Exercise :: Tally the lines in the items below that contain the string "investment", and reply with the number alone.

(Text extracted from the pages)

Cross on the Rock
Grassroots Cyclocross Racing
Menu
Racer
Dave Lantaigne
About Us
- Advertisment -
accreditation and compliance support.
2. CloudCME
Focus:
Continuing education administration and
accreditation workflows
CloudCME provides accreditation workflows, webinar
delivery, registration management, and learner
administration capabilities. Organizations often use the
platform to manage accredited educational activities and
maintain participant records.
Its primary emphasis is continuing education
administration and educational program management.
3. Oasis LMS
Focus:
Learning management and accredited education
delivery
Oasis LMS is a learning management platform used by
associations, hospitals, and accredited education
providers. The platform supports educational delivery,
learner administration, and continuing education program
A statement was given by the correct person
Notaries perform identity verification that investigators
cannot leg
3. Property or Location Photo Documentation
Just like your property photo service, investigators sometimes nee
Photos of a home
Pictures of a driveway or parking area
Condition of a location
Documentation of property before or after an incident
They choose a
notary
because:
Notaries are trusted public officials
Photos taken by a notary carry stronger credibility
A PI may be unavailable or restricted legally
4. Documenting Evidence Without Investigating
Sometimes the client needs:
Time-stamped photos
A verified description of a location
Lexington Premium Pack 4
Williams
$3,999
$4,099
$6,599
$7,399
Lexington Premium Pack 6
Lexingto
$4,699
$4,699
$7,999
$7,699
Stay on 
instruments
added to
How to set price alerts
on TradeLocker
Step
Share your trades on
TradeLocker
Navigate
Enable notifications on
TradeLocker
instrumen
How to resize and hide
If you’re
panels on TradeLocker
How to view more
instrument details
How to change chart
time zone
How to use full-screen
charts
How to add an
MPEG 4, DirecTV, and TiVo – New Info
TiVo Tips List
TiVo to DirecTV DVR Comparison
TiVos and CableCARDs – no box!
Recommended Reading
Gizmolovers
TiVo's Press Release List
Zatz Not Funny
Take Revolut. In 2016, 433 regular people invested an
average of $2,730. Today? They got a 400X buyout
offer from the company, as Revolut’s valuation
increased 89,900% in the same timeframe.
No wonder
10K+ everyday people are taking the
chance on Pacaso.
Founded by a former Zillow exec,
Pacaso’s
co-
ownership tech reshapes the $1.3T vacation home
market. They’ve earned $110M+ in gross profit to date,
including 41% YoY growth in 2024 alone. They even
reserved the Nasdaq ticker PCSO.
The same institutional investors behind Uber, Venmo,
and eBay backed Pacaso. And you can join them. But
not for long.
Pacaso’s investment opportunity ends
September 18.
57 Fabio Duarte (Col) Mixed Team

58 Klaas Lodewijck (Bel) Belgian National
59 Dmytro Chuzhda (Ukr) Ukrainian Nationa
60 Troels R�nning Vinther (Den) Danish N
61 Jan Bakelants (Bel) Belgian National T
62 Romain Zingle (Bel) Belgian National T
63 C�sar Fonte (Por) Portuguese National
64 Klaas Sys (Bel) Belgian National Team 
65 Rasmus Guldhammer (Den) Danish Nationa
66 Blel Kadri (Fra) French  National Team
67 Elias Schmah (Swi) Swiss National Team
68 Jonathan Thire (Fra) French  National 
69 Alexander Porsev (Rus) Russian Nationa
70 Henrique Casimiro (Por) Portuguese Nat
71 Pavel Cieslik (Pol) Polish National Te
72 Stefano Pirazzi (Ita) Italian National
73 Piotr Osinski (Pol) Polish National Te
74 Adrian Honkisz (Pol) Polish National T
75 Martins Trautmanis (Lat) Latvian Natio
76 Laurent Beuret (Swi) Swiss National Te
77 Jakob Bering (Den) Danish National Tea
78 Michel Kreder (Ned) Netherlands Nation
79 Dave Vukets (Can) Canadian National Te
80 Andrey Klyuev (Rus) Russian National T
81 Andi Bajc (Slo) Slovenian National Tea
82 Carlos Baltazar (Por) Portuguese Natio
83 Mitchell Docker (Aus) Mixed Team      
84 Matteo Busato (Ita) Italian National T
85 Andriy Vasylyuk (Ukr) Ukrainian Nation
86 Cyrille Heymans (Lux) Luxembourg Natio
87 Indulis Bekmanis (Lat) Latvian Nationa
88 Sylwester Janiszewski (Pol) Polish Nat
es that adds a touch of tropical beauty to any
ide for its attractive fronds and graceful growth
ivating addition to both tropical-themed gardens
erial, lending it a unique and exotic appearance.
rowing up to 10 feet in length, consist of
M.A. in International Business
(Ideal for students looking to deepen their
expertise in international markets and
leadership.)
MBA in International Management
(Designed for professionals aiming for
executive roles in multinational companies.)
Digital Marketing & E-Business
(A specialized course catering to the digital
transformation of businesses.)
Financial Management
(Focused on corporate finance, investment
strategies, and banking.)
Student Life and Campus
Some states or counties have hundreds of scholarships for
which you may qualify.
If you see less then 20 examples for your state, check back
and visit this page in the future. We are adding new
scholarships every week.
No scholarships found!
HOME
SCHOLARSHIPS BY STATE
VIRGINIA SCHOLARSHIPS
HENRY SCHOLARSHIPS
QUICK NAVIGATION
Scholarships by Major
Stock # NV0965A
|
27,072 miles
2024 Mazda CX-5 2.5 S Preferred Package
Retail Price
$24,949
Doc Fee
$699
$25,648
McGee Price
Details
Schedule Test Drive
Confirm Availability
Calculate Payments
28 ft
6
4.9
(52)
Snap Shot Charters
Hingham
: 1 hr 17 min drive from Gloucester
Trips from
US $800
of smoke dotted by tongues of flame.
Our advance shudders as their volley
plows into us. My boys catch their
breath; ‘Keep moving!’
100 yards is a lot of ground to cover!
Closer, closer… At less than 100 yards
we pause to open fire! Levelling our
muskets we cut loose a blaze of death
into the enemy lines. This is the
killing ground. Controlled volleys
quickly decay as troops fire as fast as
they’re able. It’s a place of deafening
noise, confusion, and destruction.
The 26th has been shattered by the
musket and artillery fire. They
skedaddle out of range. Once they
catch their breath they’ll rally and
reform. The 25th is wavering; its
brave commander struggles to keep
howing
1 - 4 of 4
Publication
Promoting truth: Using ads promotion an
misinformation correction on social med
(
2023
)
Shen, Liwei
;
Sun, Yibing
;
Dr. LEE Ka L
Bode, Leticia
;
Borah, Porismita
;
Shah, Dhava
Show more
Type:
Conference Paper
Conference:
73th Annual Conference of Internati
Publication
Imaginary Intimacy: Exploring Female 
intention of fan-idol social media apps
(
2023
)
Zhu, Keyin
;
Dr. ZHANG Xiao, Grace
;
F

Response to the exercise :: 2